▶ Exercise objective
Search the entries for lines that contain the word "need", and report each one found.

▶ Record extracts
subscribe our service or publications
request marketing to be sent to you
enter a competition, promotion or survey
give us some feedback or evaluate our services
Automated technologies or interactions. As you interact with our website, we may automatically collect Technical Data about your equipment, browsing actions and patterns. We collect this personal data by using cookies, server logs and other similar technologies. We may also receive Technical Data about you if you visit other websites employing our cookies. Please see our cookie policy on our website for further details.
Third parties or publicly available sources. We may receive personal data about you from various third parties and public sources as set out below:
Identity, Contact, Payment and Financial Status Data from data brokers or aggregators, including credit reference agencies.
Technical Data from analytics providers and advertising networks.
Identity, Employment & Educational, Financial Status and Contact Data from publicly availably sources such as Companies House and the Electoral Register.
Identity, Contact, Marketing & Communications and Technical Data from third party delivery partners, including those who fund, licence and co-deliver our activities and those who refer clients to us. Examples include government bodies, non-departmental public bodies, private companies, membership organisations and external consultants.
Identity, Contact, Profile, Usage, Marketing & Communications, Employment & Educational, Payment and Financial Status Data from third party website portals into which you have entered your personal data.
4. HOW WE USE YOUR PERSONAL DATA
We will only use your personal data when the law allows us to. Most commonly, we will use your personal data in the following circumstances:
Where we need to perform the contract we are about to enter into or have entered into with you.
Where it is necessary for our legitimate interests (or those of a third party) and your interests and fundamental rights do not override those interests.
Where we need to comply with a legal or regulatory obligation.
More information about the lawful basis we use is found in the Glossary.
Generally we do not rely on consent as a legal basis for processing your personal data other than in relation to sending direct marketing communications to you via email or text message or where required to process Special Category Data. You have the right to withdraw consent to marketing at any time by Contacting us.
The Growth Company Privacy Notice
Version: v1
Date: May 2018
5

▶ Problem solution
Where we need to perform the contract we are about to enter into or have entered into with you.
Where we need to comply with a legal or regulatory obligation.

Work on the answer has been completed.